Marijuana in New York: Here’s How the Laws Are Changing
Posted June 20, 2018 8:48 a.m. EDT
New York is getting closer to legal marijuana.
On Monday, the state health commissioner said he would recommend legalizing the drug and on Tuesday, Mayor Bill de Blasio announced that the city would hand out tickets to people smoking pot instead of arresting them.
But before New Yorkers break out their gummies and vape pens, here’s an explainer on what’s changing and when.
How illegal is marijuana in New York City, really?
Despite what you might smell on the streets, it’s still illegal. Marijuana possession and use in most cases are still outlawed under both federal and state law.
So what’s changing?
Beginning Sept. 1, the New York Police Department will begin issuing tickets for people who smoke weed in public instead of arresting them. They can still be arrested, however, if they have an open arrest warrant, are on parole or probation, don’t have identification, have been convicted of a violent crime, or are considered a threat to the public — like those caught smoking behind the wheel of a car.
What are these tickets?
The tickets are criminal court summonses, which means you have to show up in court and issue a plea.
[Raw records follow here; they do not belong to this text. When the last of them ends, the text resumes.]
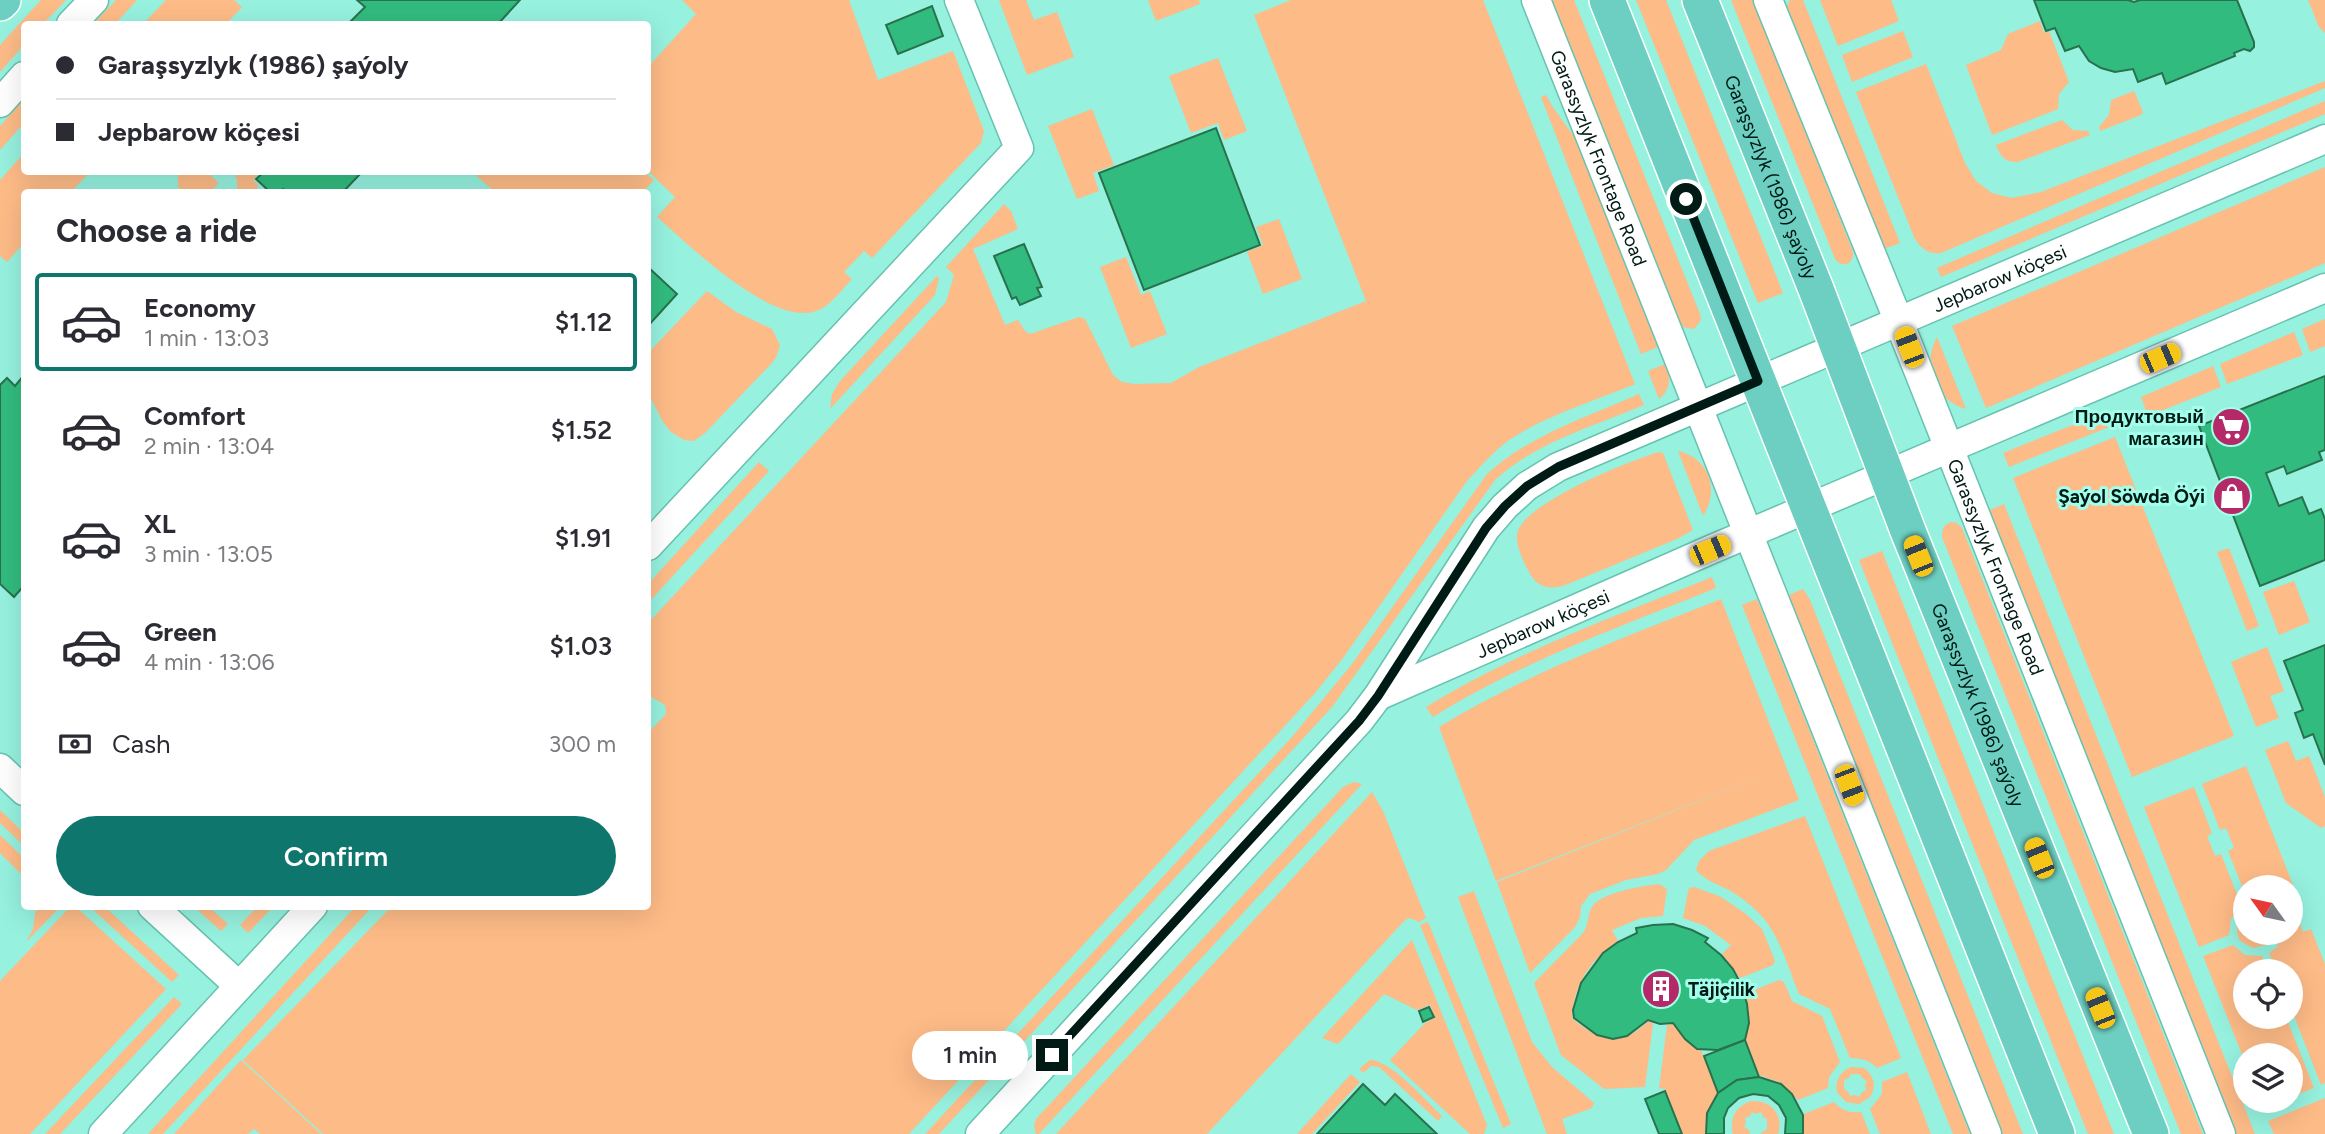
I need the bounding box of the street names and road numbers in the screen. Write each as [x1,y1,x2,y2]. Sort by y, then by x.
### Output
street label: Garassyzlyk Frontage Road [1546,47,1652,269]
street label: Garaşsyzlyk (1986) şaýoly [1720,72,1822,283]
street label: Jepbarow köçesi [1929,239,2070,317]
street label: Garassyzlyk Frontage Road [1943,455,2049,678]
street label: Jepbarow köçesi [1473,584,1613,663]
street label: Garaşsyzlyk (1986) şaýoly [1927,600,2030,811]

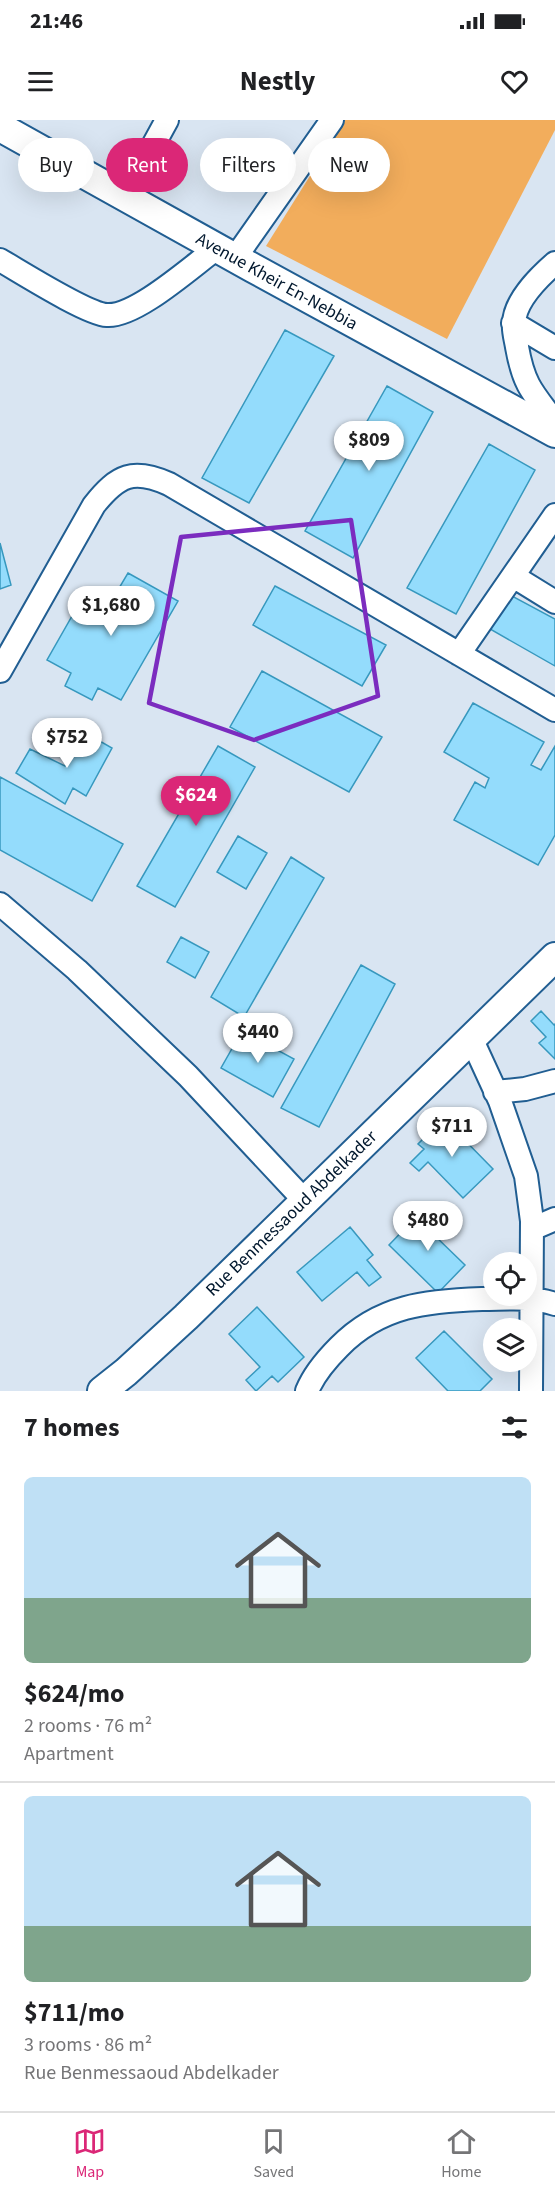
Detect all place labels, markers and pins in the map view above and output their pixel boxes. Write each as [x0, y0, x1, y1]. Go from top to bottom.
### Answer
pin: $809 [333, 421, 405, 472]
pin: $1,680 [62, 586, 160, 637]
pin: $752 [31, 718, 103, 769]
pin: $624 [160, 776, 232, 827]
pin: $440 [222, 1013, 294, 1064]
pin: $711 [416, 1107, 488, 1158]
pin: $480 [392, 1201, 464, 1252]

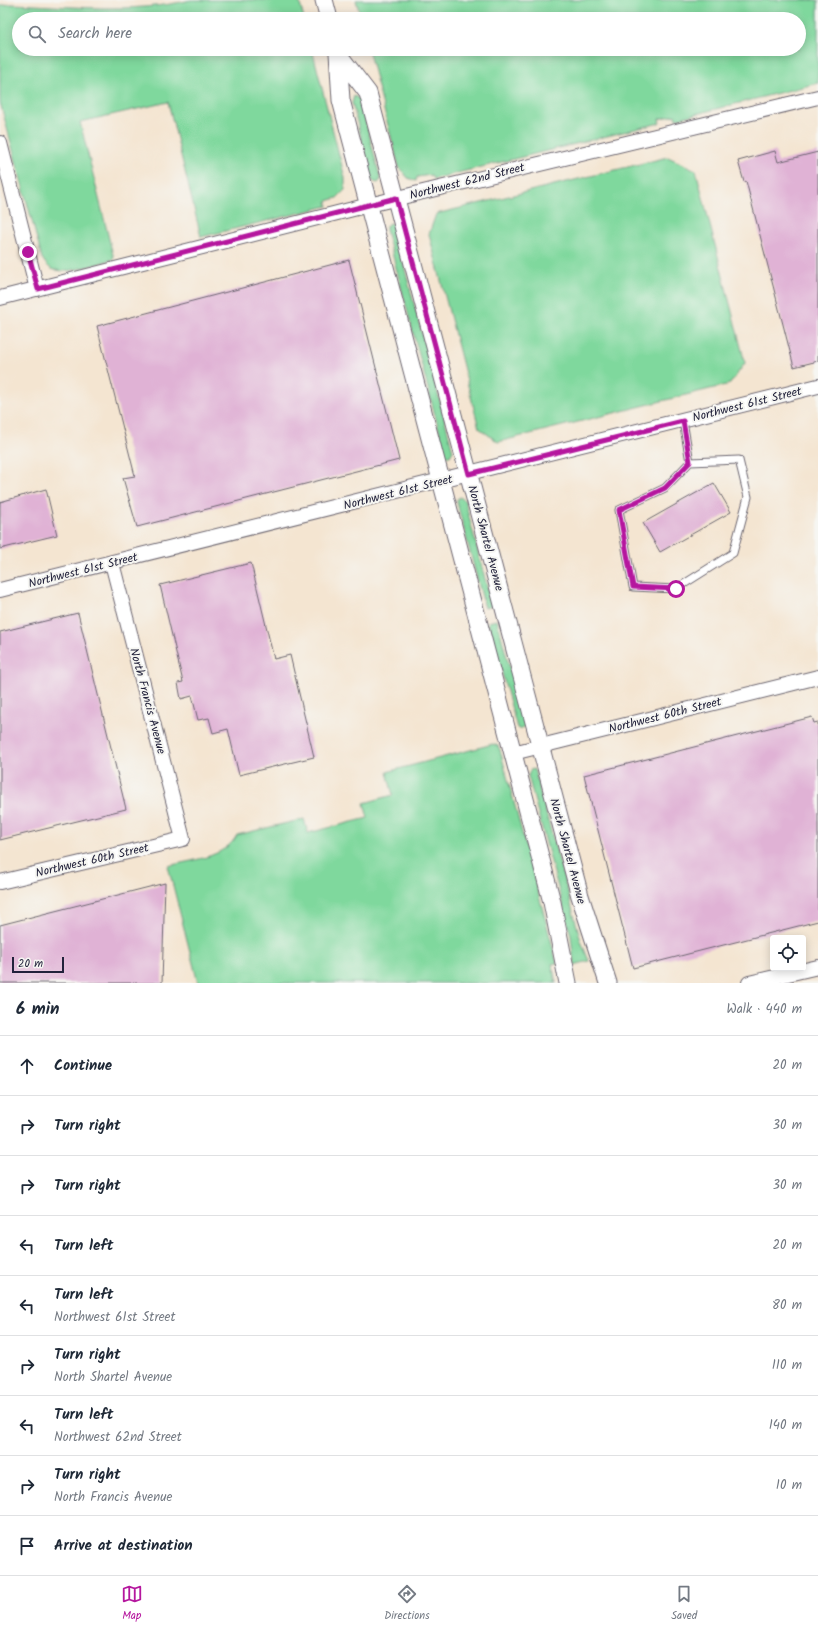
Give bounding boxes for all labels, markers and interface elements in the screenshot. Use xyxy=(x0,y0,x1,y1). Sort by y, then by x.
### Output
search box xyxy=(12,12,806,56)
text: Search here xyxy=(58,22,132,46)
icon: search xyxy=(26,23,48,45)
street label: Northwest 62nd Street xyxy=(408,158,527,205)
route end xyxy=(19,243,37,261)
street label: Northwest 61st Street xyxy=(690,382,804,427)
street label: Northwest 61st Street xyxy=(341,470,455,515)
street label: North Shartel Avenue xyxy=(462,483,509,594)
street label: Northwest 61st Street xyxy=(26,548,140,593)
route start xyxy=(667,580,685,598)
street label: North Francis Avenue xyxy=(124,646,171,757)
street label: Northwest 60th Street xyxy=(607,692,724,739)
street label: North Shartel Avenue xyxy=(544,796,591,907)
street label: Northwest 60th Street xyxy=(34,838,151,883)
map controls xyxy=(770,935,806,971)
button: locate xyxy=(770,935,806,971)
scale bar xyxy=(12,955,64,974)
text: 20 m xyxy=(18,955,43,973)
text: 6 min xyxy=(16,996,60,1023)
text: Walk · 440 m xyxy=(727,999,802,1020)
text: Continue xyxy=(54,1054,112,1078)
icon: ahead xyxy=(16,1055,38,1077)
text: 20 m xyxy=(772,1055,802,1076)
text: Turn right xyxy=(54,1114,121,1138)
icon: right xyxy=(16,1115,38,1137)
text: 30 m xyxy=(773,1115,802,1136)
text: Turn right xyxy=(54,1174,121,1198)
icon: right xyxy=(16,1175,38,1197)
text: 30 m xyxy=(773,1175,802,1196)
text: Turn left xyxy=(54,1234,114,1258)
icon: left xyxy=(16,1235,38,1257)
text: 20 m xyxy=(772,1235,802,1256)
text: Turn left xyxy=(54,1283,114,1307)
icon: left xyxy=(16,1295,38,1317)
text: 80 m xyxy=(772,1295,802,1316)
text: Northwest 61st Street xyxy=(54,1307,175,1328)
text: Turn right xyxy=(54,1343,121,1367)
icon: right xyxy=(16,1355,38,1377)
text: 110 m xyxy=(772,1355,802,1376)
text: North Shartel Avenue xyxy=(54,1367,172,1388)
text: Turn left xyxy=(54,1403,114,1427)
icon: left xyxy=(16,1415,38,1437)
text: 140 m xyxy=(769,1415,802,1436)
text: Northwest 62nd Street xyxy=(54,1427,182,1448)
text: Turn right xyxy=(54,1463,121,1487)
icon: right xyxy=(16,1475,38,1497)
text: 10 m xyxy=(776,1475,802,1496)
text: North Francis Avenue xyxy=(54,1487,172,1508)
text: Arrive at destination xyxy=(54,1534,193,1558)
icon: arrive xyxy=(16,1535,38,1557)
tab: Map xyxy=(121,1583,143,1625)
tab: Directions xyxy=(384,1583,430,1625)
tab: Saved xyxy=(671,1583,697,1625)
Fines are up to judges. But as an example, on a first offense, a summons for unlawful possession of a small amount of marijuana can mean a fine of up to $100. That charge is technically a violation, not a crime, so the summons would be sealed at the end of the case, a court official said.
Haven’t I heard this before?
Sort of. In 2014, the mayor announced a similar plan to issue summonses instead of making arrests for carrying around marijuana. The new plan adds public smoking to the exemption.
Doesn’t New York allow medical marijuana?
Yes. But it’s pretty limited.
How does it work?
Medical marijuana became legal in New York in 2016 and although the law has expanded over time, it is seen as unusually restrictive. Currently, only 12 conditions qualify for medical marijuana use; the drug may not be smoked (vaping is allowed, but not in public); and there are only 21 active dispensaries in the state and five in New York City, including a luxury store on Fifth Avenue that opened in April. Those looking to use medical marijuana can become certified for the program by a registered practitioner, like a doctor, physician assistant or nurse practitioner. Users register with the health department, receive a card and buy medical marijuana from a registered dispensary.
Why is the city changing its policy?
The city’s rationale for the current marijuana arrest level — around 17,500 people per year — has come under scrutiny. The district attorneys in Manhattan and Brooklyn announced plans last month to stop prosecuting the vast majority of people arrested on marijuana charges, citing, in part, the racial disparities that exist in the city’s marijuana arrests. The Police Department had defended those arrests, contending that they were based on complaints from residents. But a New York Times analysis showed that theory didn’t hold up. The analysis found that, among neighborhoods where people called about marijuana at the same rate, the police almost always made arrests at a higher rate in the area with more black residents.
What about the rest of New York state?
It just moved a step closer to legalizing recreational marijuana. Gov. Andrew Cuomo’s 2018 budget called for a study of the pros and cons of legalizing pot in the state. On Monday, the health department announced its recommendation: The state should allow adults to legally consume marijuana. It was a quick turnaround for the administration of Cuomo, who just last year called marijuana a “gateway drug.” Cynthia Nixon, who is running against the governor in the primary, has made full legalization a major policy plank in her campaign.
What happens next?
Even if the governor supported legalization, it would still need to be approved in the state Legislature. The Republican-led Senate has signaled it is less keen on the idea than the Democratic-led Assembly. In New York City, the policy of tickets in lieu of arrests goes into effect Sept. 1. De Blasio said the new policy would cut arrests by about 10,000 a year.